**Supplied entries:**
▼
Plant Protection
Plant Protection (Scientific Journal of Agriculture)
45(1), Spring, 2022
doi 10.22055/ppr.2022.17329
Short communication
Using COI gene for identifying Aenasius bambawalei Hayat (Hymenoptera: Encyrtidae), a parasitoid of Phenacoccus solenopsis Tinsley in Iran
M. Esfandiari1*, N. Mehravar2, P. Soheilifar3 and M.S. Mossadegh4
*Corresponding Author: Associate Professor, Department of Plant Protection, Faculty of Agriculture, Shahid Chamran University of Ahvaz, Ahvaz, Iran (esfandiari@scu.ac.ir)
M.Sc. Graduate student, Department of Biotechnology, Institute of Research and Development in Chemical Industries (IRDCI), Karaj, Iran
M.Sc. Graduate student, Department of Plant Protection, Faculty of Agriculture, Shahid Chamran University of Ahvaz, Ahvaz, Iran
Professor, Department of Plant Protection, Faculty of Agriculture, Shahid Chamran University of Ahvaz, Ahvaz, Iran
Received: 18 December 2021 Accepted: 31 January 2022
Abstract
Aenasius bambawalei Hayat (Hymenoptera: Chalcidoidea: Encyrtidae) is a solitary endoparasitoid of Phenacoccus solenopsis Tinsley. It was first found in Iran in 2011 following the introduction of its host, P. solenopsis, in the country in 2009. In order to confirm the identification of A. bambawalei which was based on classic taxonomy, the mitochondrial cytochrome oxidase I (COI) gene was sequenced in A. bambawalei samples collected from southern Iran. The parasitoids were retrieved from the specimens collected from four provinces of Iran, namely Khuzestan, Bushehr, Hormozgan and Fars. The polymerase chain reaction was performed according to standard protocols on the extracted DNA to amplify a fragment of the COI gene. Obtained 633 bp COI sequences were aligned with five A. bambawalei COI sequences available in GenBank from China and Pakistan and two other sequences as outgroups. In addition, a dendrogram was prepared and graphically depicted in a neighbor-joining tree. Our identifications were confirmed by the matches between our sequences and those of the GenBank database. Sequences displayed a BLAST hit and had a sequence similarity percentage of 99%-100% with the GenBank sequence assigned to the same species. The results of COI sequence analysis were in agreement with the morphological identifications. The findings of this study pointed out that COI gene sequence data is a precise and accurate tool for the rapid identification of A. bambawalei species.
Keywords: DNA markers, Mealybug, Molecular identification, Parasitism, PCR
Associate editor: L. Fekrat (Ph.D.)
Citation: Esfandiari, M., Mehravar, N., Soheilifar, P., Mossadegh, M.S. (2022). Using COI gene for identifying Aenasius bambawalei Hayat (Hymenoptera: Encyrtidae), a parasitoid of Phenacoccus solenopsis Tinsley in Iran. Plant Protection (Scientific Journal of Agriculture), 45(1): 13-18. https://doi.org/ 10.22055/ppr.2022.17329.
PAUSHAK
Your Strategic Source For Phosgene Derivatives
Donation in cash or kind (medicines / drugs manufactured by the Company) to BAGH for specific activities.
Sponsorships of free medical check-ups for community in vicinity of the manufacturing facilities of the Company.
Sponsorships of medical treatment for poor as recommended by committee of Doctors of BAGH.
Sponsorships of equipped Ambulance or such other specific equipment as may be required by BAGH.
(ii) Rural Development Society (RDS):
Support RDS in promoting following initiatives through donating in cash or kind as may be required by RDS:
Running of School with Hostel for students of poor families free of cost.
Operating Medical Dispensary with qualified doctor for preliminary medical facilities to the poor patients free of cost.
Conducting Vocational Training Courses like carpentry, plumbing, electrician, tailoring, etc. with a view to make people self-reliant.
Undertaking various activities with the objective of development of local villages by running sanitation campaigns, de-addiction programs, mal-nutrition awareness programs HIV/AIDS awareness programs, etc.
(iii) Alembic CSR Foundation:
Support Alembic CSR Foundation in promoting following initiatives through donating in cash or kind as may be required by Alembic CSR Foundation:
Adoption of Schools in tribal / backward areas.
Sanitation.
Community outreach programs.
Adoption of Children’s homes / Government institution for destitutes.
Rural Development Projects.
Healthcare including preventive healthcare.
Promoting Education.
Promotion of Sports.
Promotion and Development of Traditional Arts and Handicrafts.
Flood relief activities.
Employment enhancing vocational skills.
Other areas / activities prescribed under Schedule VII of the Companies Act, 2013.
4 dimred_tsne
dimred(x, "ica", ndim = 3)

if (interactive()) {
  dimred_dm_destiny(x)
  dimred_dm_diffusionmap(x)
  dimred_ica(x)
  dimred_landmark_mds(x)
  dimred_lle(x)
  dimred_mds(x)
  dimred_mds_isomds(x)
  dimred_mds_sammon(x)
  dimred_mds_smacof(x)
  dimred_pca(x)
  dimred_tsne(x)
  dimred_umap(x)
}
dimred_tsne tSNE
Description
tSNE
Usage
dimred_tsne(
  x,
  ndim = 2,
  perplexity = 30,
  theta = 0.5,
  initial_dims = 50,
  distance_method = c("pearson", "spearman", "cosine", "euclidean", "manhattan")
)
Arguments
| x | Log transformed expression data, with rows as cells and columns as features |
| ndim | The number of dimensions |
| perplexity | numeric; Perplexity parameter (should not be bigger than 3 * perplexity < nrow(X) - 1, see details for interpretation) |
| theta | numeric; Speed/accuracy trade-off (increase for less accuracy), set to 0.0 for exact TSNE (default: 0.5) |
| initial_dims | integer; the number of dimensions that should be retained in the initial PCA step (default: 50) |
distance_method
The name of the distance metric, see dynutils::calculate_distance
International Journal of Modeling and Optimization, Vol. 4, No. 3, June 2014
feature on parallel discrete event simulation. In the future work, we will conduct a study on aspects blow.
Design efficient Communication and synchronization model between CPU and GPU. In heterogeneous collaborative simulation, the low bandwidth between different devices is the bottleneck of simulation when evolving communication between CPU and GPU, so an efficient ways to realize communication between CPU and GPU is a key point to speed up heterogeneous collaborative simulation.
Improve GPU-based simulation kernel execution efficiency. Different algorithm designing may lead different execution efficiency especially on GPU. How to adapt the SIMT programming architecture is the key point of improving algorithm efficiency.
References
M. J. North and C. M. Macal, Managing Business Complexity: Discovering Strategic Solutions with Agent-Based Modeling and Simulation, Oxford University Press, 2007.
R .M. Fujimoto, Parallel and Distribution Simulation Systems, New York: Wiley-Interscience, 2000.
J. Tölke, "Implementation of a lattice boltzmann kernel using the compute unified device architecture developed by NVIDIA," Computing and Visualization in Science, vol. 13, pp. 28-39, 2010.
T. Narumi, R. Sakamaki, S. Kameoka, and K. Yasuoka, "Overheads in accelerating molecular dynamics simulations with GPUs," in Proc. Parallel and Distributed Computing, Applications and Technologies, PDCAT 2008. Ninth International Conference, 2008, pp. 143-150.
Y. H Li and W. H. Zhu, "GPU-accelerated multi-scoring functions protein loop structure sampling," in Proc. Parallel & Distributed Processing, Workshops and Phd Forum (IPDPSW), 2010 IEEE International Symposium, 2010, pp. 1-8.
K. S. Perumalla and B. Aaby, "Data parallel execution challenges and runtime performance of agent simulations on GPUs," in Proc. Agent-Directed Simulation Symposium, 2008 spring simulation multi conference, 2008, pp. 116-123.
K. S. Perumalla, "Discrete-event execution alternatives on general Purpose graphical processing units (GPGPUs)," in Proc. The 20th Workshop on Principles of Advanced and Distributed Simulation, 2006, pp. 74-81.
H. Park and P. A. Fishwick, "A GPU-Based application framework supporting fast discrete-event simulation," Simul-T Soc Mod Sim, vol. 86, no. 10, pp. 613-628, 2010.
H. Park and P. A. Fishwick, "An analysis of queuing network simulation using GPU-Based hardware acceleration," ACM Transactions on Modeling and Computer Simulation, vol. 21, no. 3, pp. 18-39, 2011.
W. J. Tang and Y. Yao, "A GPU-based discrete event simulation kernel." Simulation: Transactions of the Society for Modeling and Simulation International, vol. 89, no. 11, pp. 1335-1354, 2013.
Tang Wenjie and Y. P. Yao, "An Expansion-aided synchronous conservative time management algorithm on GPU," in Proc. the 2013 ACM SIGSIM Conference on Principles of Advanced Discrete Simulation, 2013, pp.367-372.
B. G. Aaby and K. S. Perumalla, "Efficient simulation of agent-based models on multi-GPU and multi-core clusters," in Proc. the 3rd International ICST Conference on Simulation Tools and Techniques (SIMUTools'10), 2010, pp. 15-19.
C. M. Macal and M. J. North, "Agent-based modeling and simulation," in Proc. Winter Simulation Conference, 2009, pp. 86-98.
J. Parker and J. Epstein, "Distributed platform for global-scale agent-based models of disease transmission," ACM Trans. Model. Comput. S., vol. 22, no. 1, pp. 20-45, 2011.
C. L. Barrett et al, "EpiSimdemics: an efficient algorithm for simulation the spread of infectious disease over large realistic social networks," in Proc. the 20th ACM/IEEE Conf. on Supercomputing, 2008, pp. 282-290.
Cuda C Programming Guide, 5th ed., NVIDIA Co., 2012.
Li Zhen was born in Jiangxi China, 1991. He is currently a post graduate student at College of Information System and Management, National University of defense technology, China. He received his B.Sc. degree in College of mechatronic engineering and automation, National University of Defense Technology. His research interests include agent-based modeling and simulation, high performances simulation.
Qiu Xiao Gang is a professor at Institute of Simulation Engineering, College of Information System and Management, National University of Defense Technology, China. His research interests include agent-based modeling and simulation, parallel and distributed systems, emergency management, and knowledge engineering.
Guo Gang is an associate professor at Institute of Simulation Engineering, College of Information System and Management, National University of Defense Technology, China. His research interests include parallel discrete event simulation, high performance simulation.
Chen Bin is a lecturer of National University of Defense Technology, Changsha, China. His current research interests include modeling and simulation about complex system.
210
▲
**About this exercise:** Once you reach the line with "Cuda C Programming" in the data above, copy it and every line after it exactly, up to and including the line with "Li Zhen was".

**Result:**
Cuda C Programming Guide, 5th ed., NVIDIA Co., 2012.
Li Zhen was born in Jiangxi China, 1991. He is currently a post graduate student at College of Information System and Management, National University of defense technology, China. He received his B.Sc. degree in College of mechatronic engineering and automation, National University of Defense Technology. His research interests include agent-based modeling and simulation, high performances simulation.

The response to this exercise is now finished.